(Saved entries)

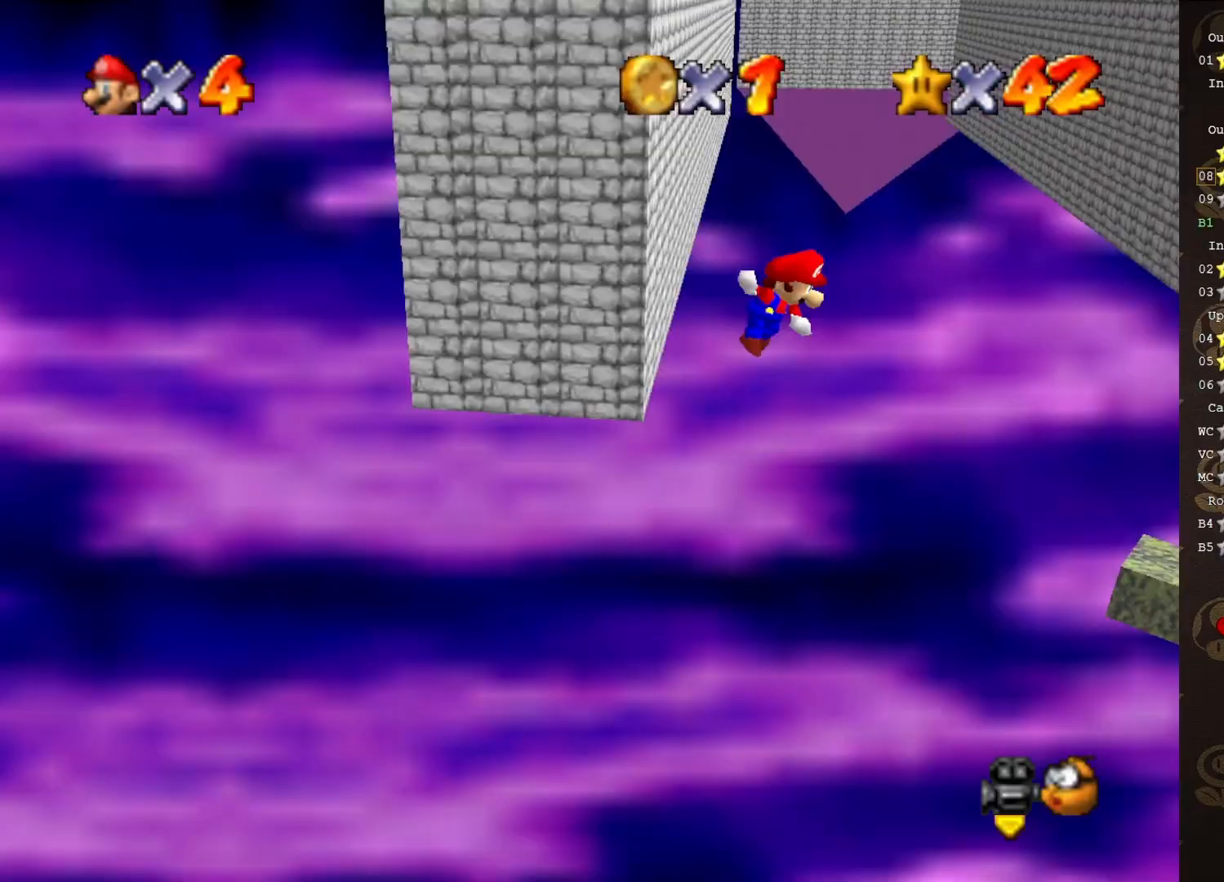
{"buttons": ["A"], "left_stick": "up-right", "events": []}
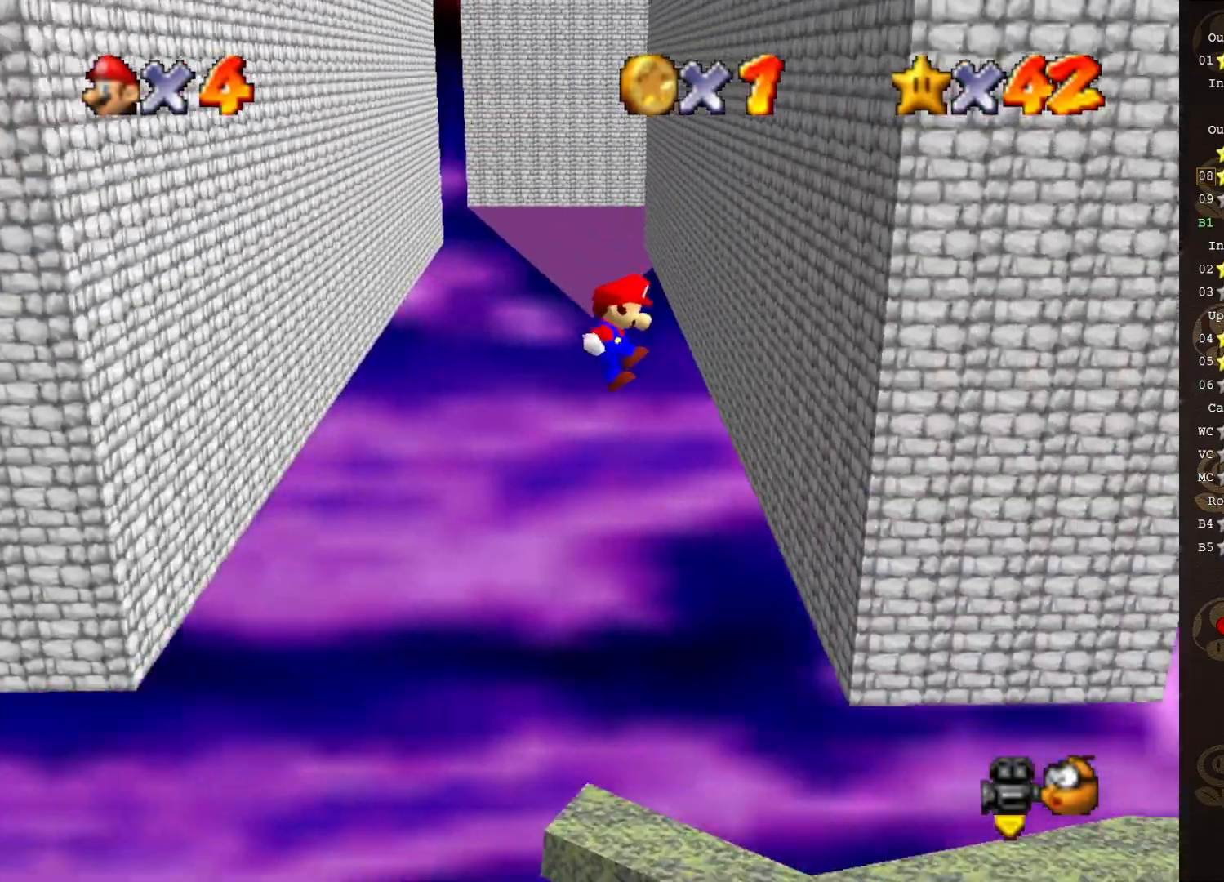
{"buttons": ["A"], "left_stick": "up-left", "events": [[67, "A", "up"], [333, "A", "down"], [333, "left_stick", "up-left"]]}
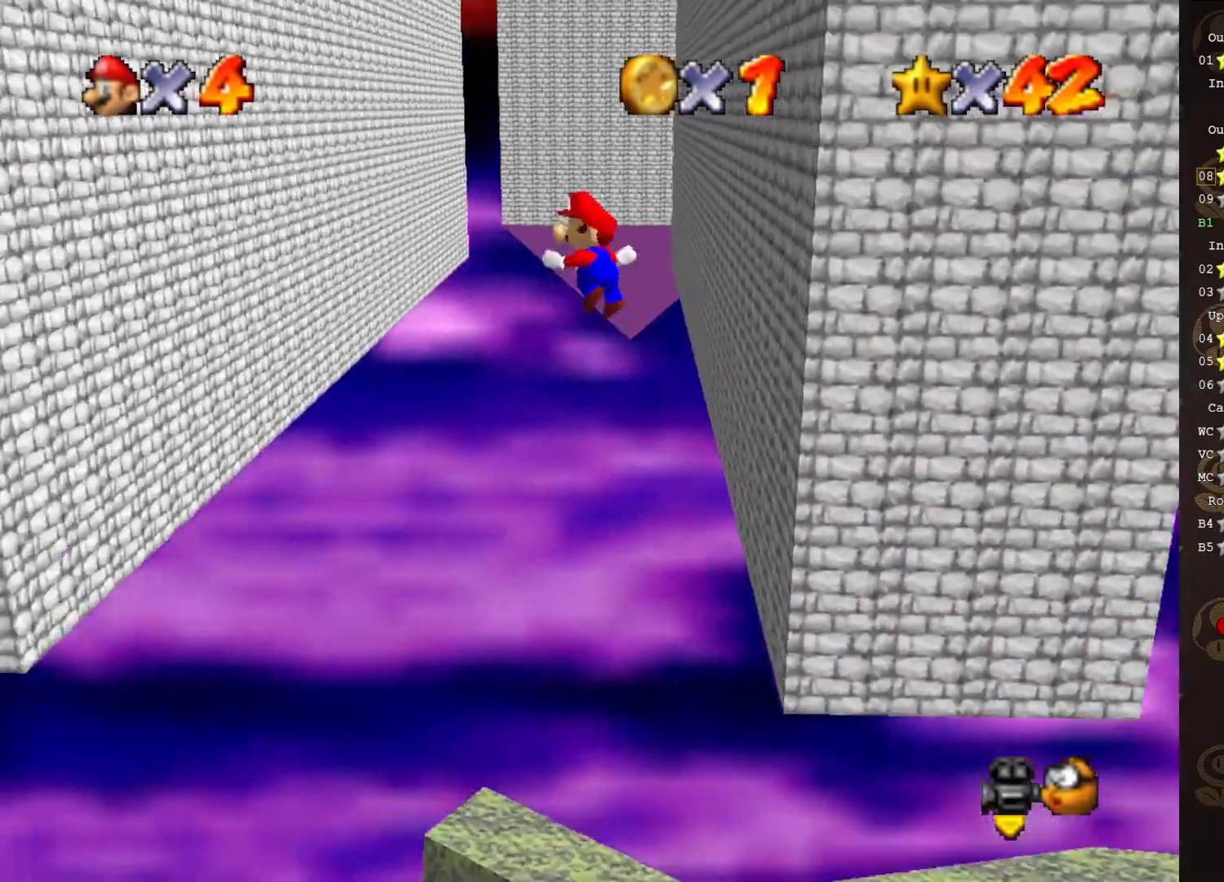
{"buttons": [], "left_stick": "center", "events": [[400, "A", "up"], [450, "left_stick", "center"]]}
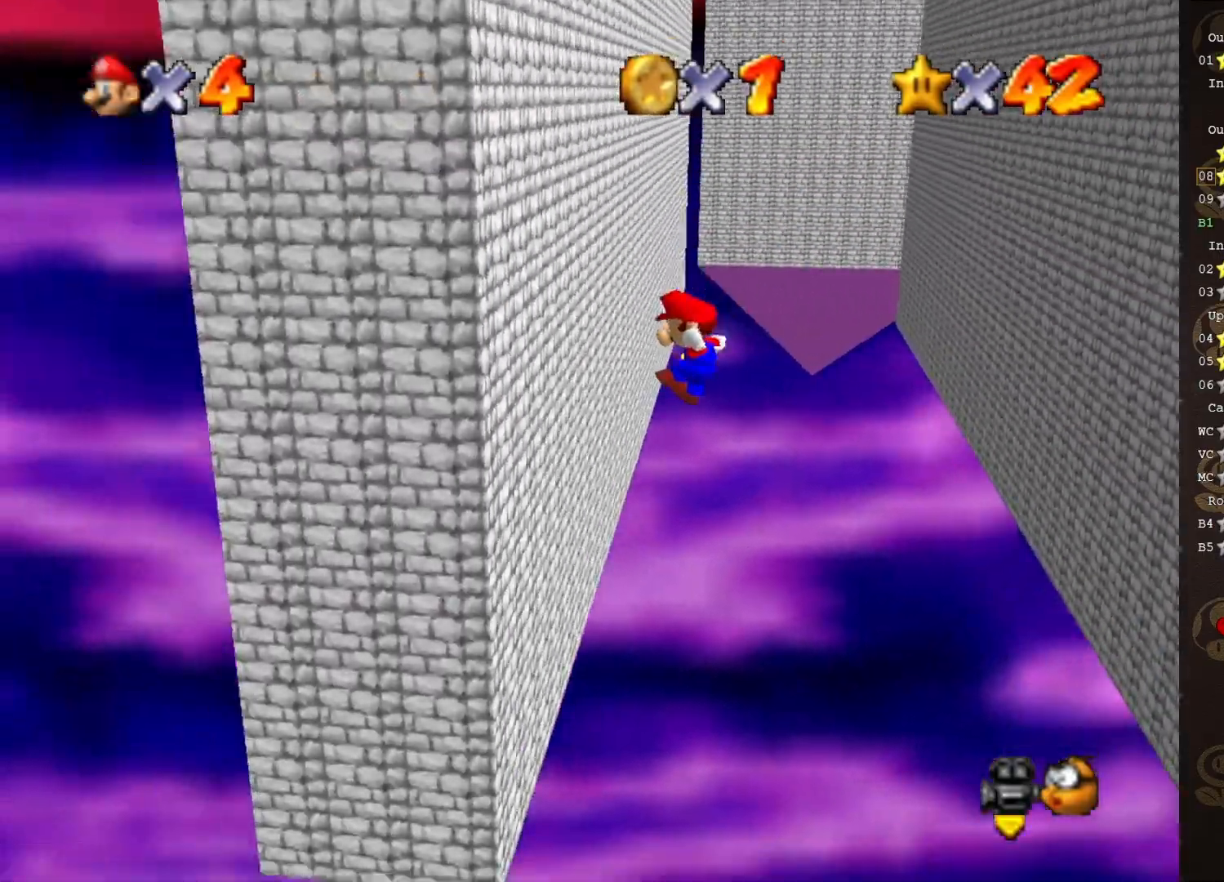
{"buttons": ["A"], "left_stick": "right", "events": [[217, "A", "down"], [467, "left_stick", "right"]]}
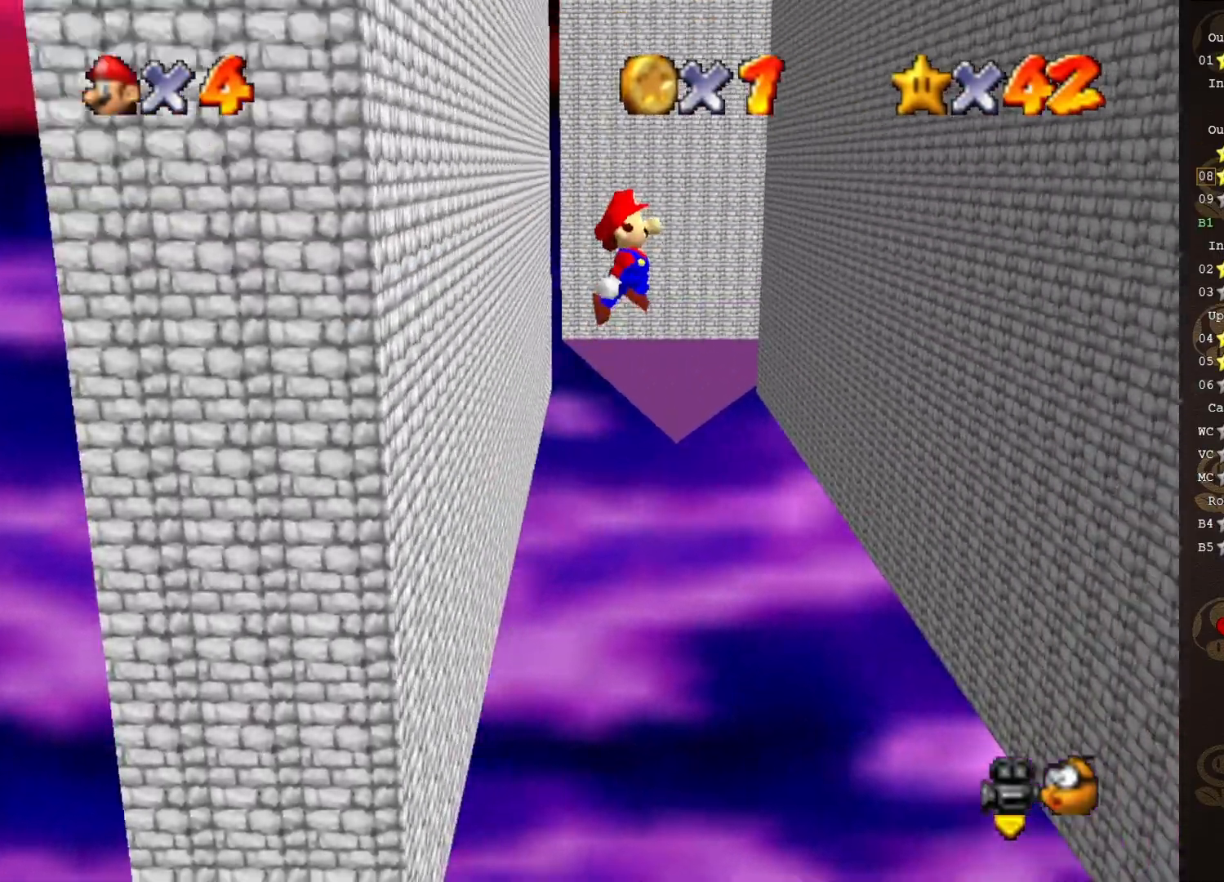
{"buttons": [], "left_stick": "up-right", "events": [[33, "left_stick", "up-right"], [300, "A", "up"]]}
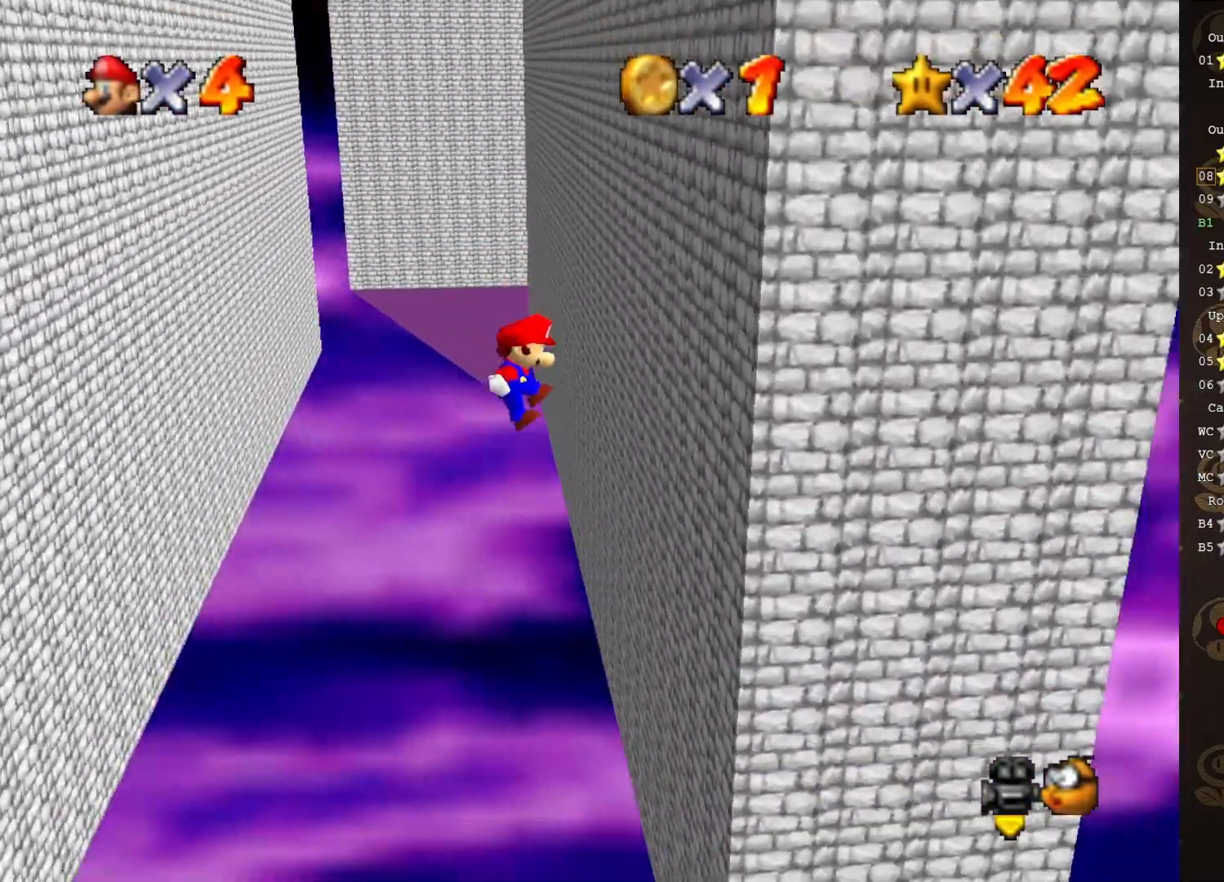
{"buttons": ["A"], "left_stick": "up-left", "events": [[167, "A", "down"], [167, "left_stick", "up-left"]]}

## Task to carry out
Pick out the lines above that hold the string "right" and show them.

## Answer space
{"buttons": ["A"], "left_stick": "up-right", "events": []}
{"buttons": ["A"], "left_stick": "right", "events": [[217, "A", "down"], [467, "left_stick", "right"]]}
{"buttons": [], "left_stick": "up-right", "events": [[33, "left_stick", "up-right"], [300, "A", "up"]]}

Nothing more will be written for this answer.